Exercise brief:
Rewrite the listing below, changing "collectors" to "collected by" throughout and keeping everything else the same. Omit the pictures.

Dataset entries:
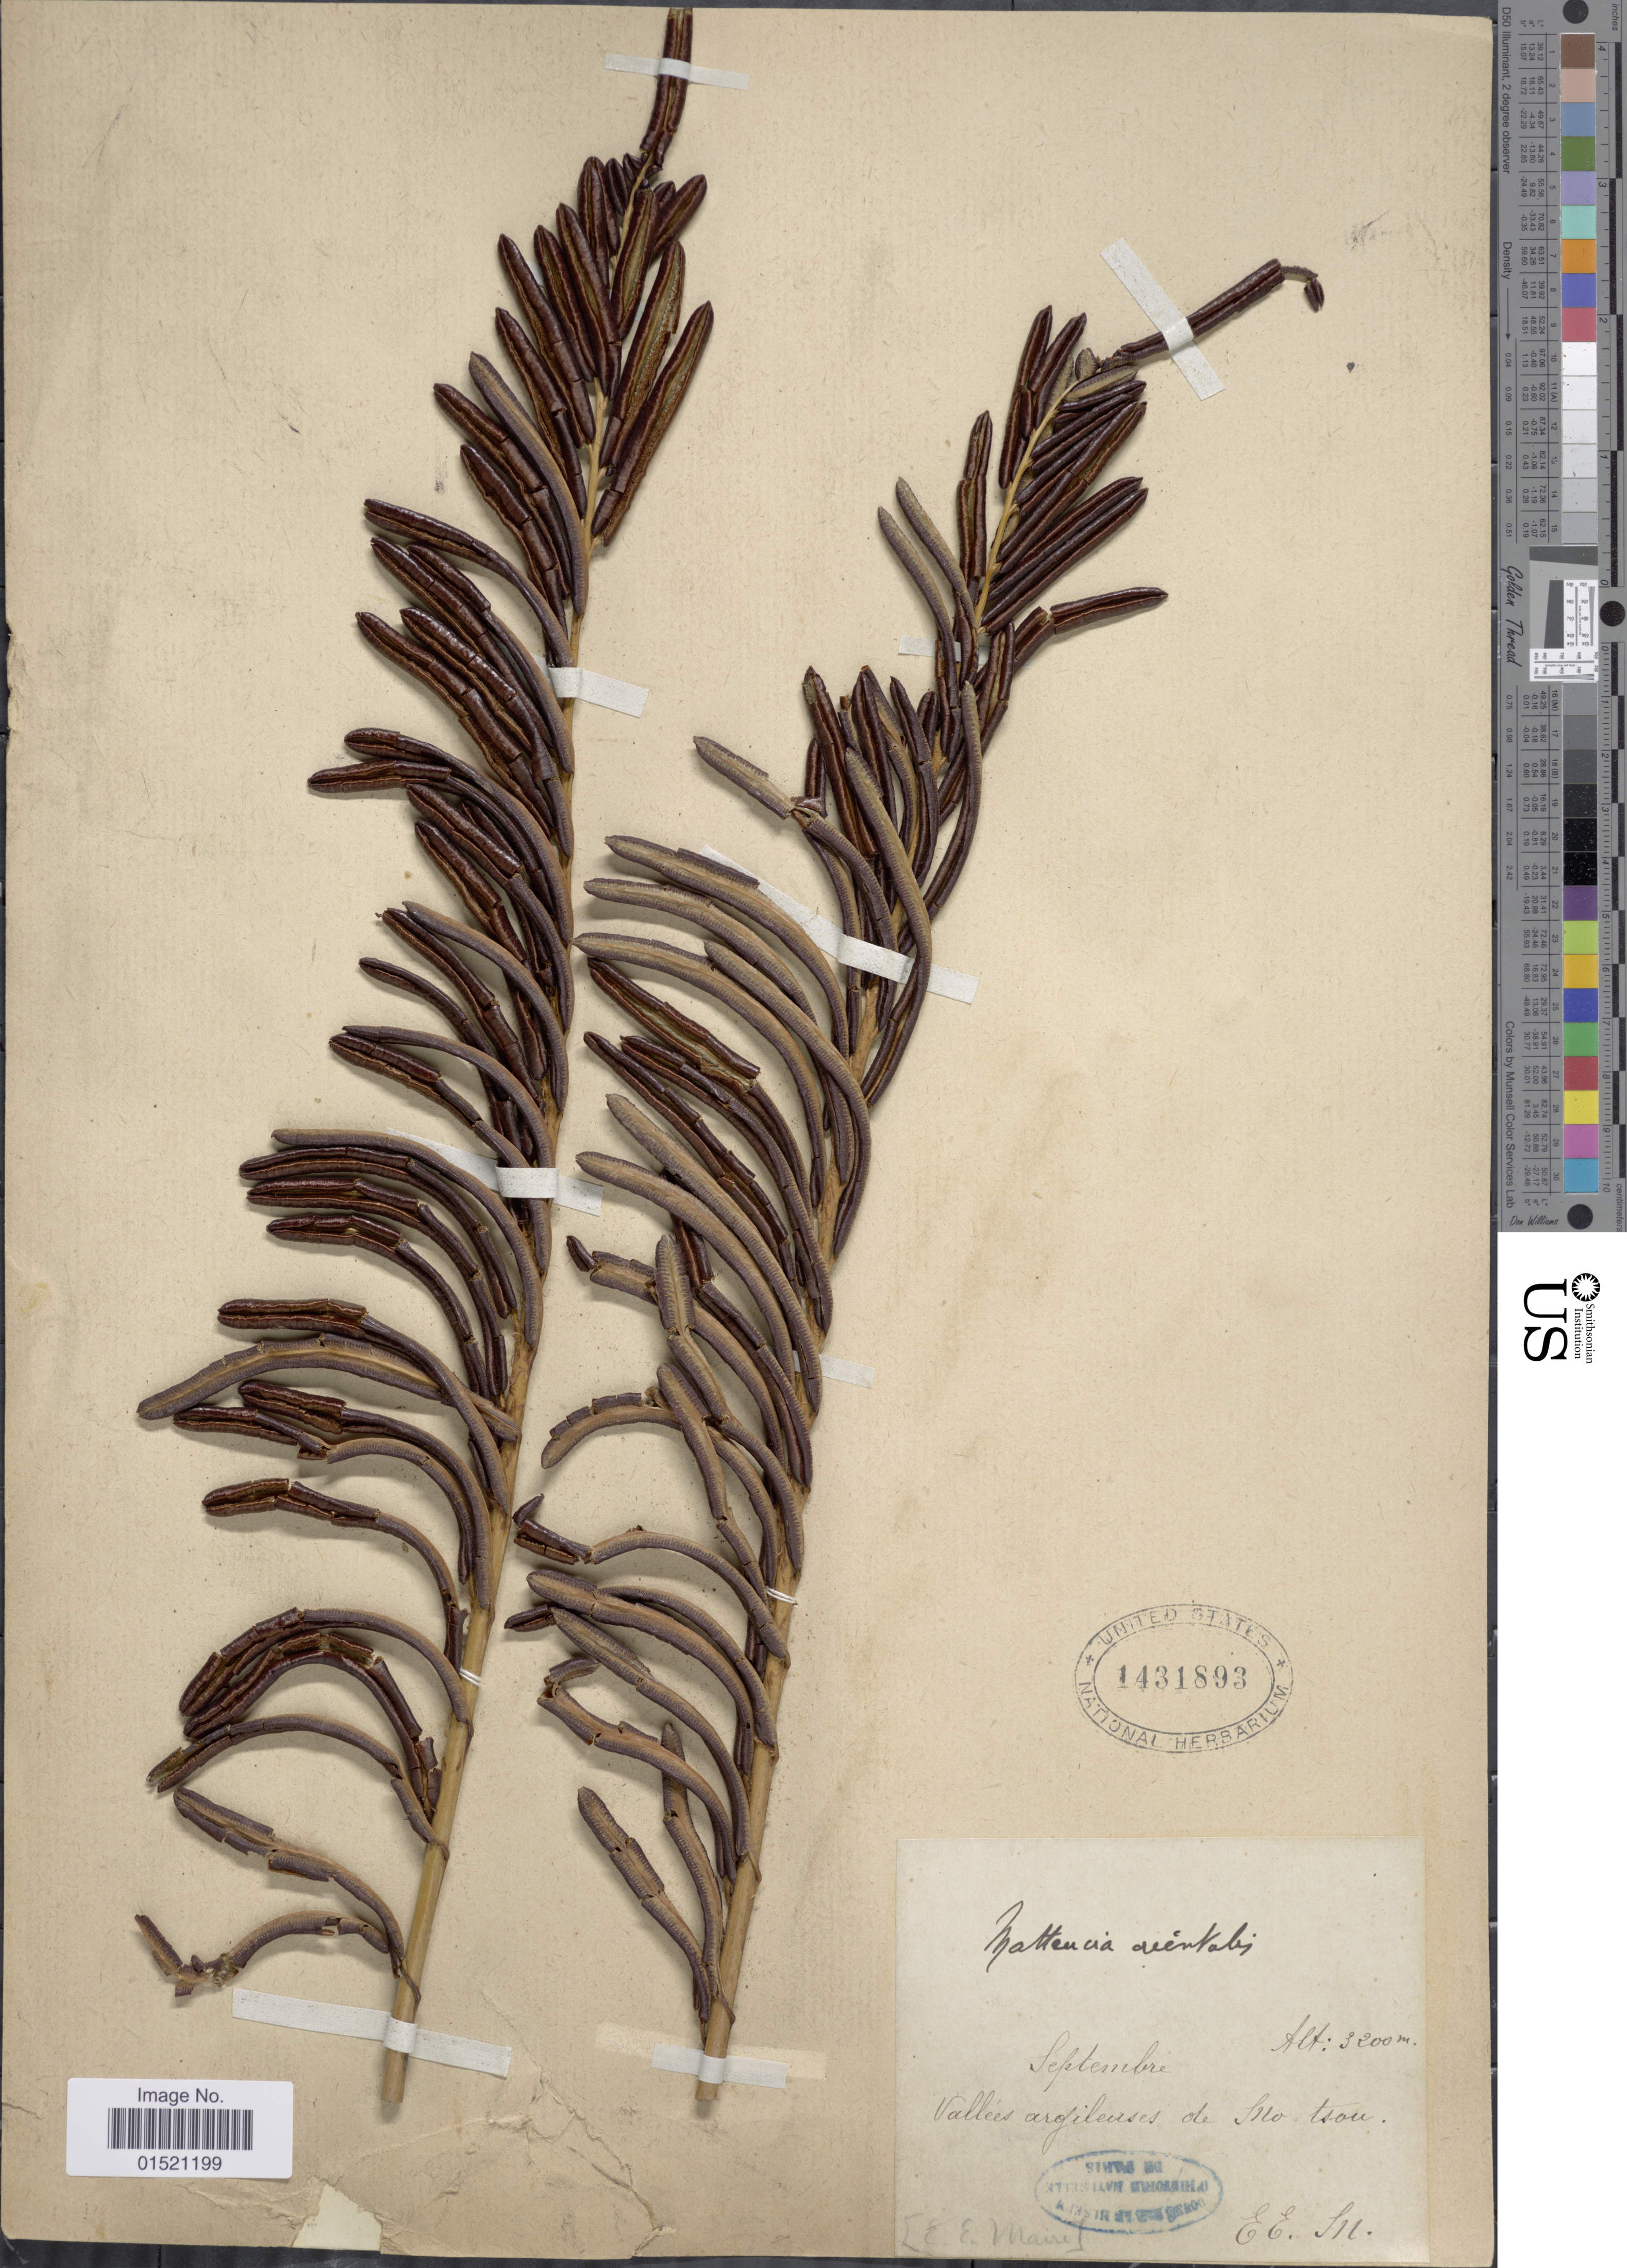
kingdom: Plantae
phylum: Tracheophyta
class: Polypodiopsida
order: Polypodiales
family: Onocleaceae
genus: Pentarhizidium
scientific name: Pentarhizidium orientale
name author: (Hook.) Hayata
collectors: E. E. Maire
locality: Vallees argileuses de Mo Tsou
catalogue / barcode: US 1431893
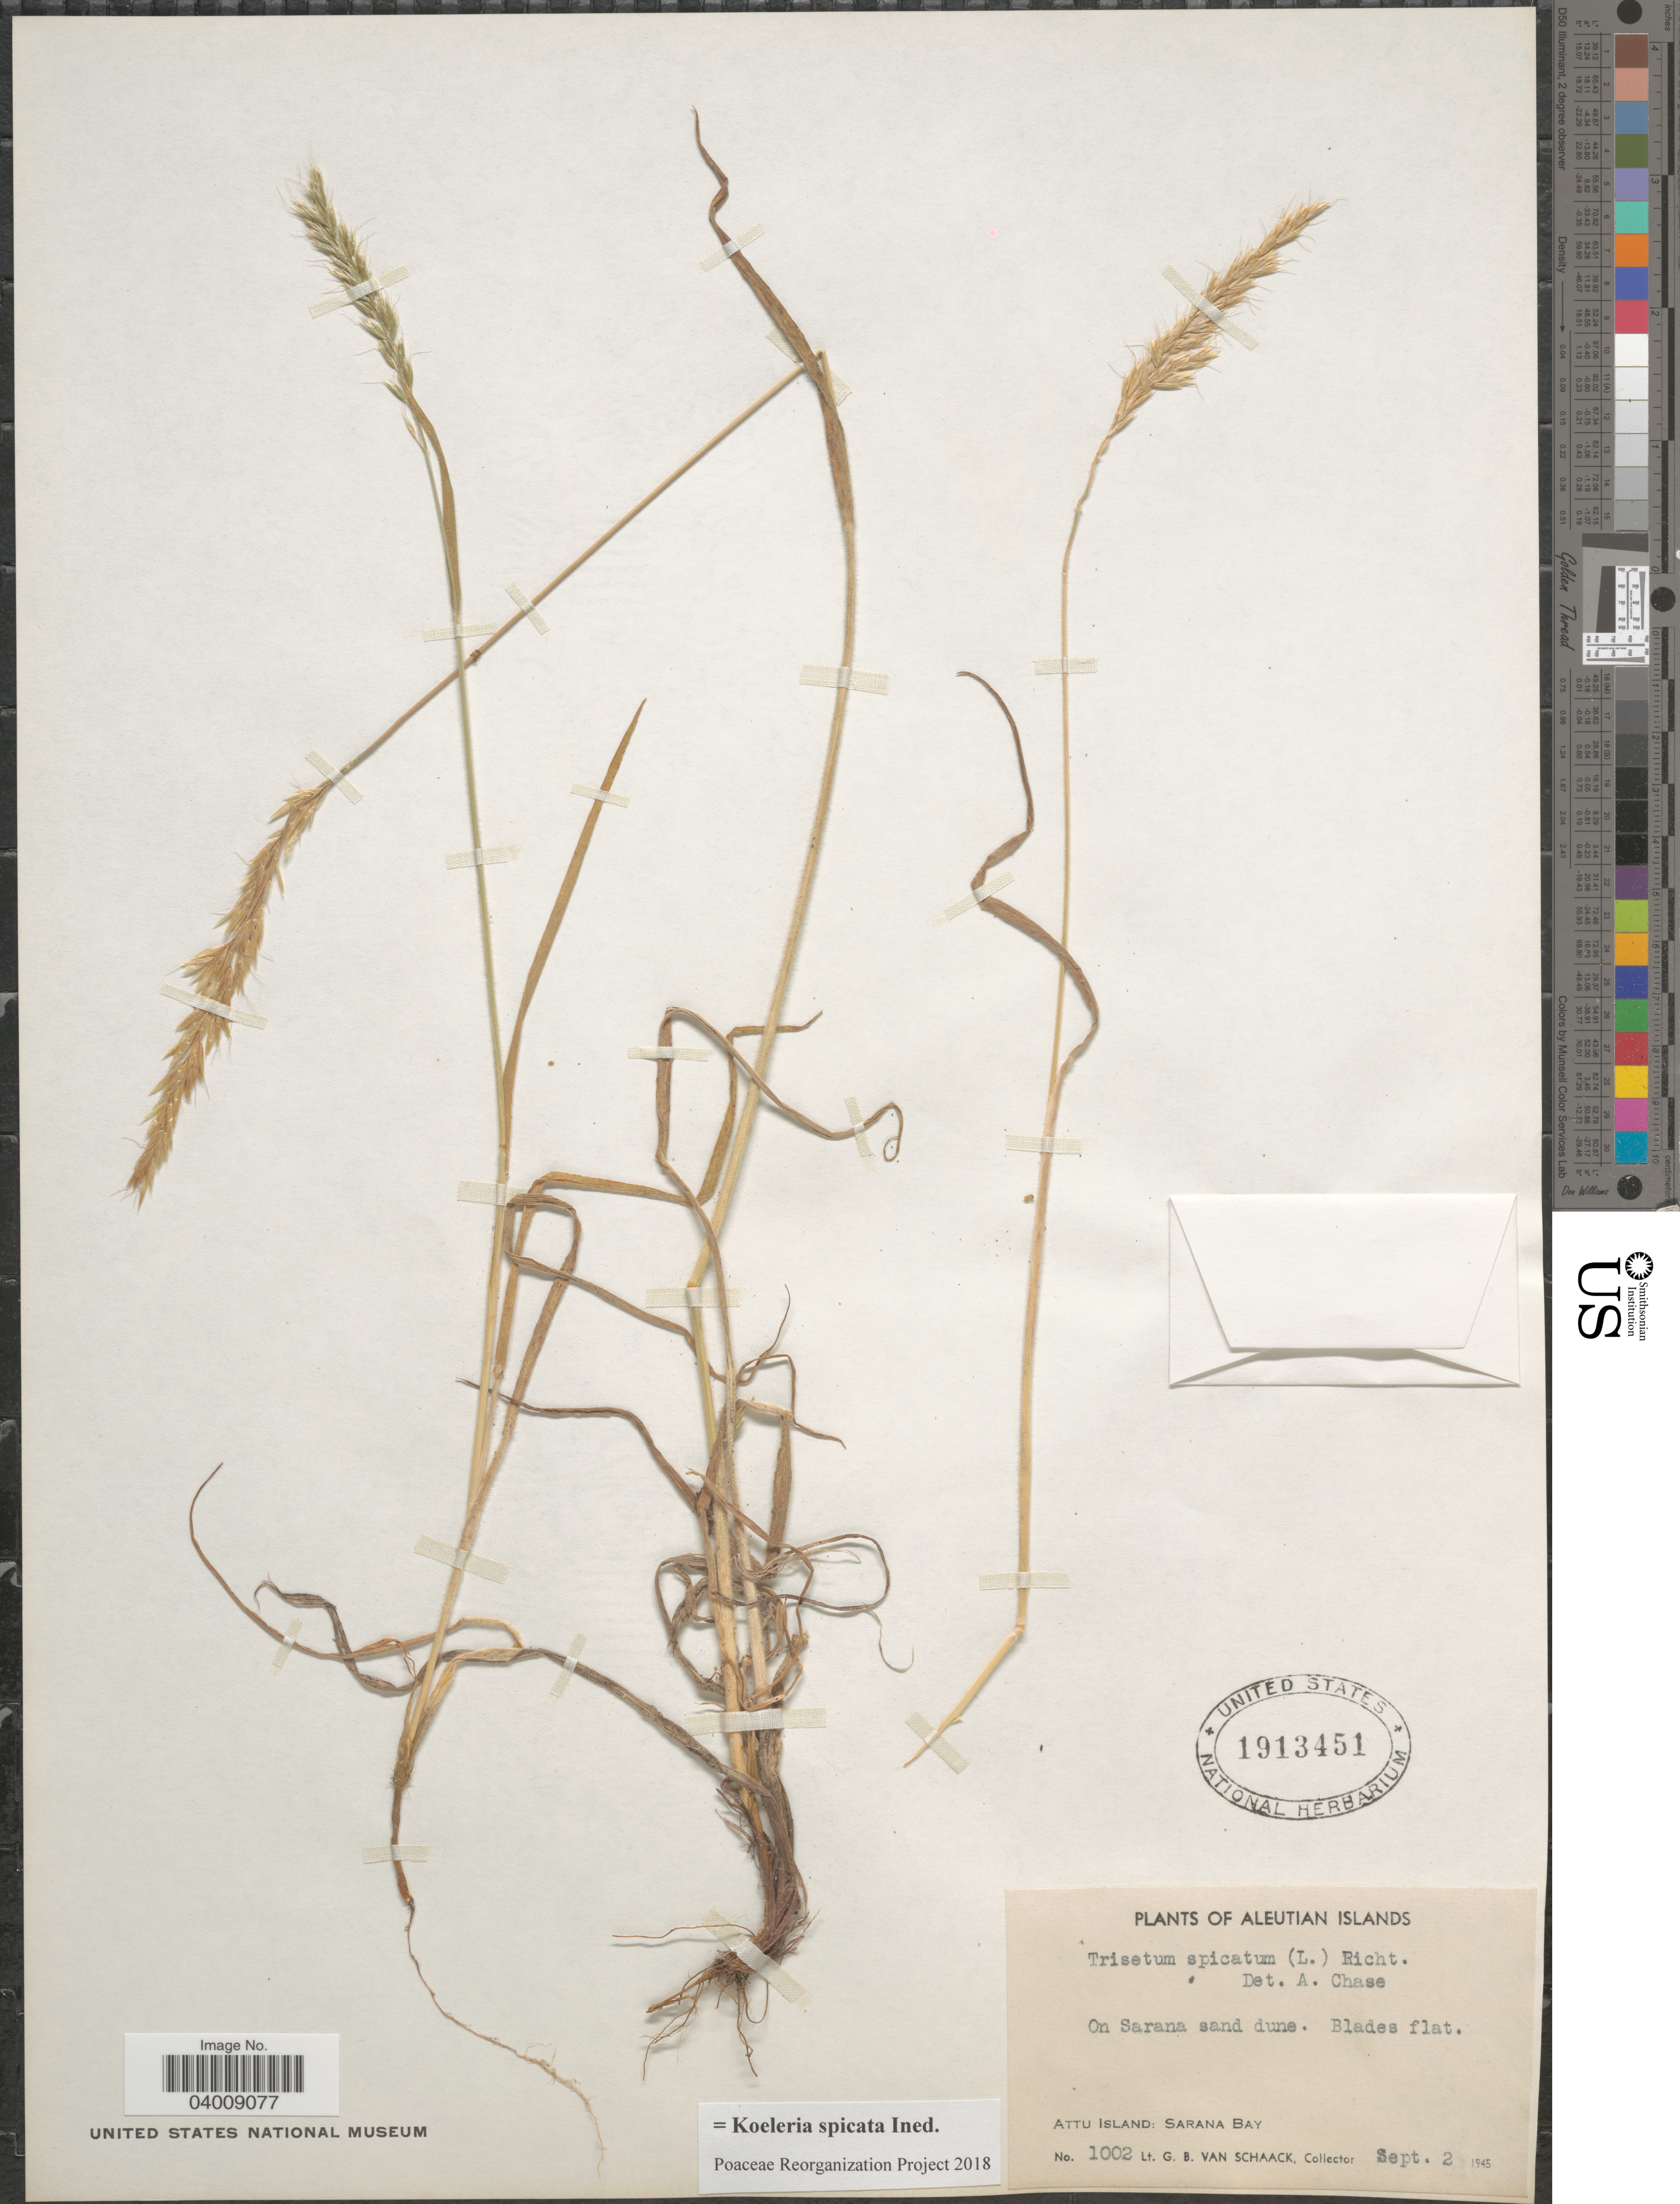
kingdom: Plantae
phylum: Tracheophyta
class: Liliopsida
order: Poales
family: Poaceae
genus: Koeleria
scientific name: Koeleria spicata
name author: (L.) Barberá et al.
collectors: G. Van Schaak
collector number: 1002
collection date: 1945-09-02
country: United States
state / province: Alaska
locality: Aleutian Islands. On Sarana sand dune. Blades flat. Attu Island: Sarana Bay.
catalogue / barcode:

Answer for this exercise:
kingdom: Plantae
phylum: Tracheophyta
class: Polypodiopsida
order: Polypodiales
family: Onocleaceae
genus: Pentarhizidium
scientific name: Pentarhizidium orientale
name author: (Hook.) Hayata
collected by: E. E. Maire
locality: Vallees argileuses de Mo Tsou
catalogue / barcode: US 1431893
kingdom: Plantae
phylum: Tracheophyta
class: Liliopsida
order: Poales
family: Poaceae
genus: Koeleria
scientific name: Koeleria spicata
name author: (L.) Barberá et al.
collected by: G. Van Schaak
collector number: 1002
collection date: 1945-09-02
country: United States
state / province: Alaska
locality: Aleutian Islands. On Sarana sand dune. Blades flat. Attu Island: Sarana Bay.
catalogue / barcode:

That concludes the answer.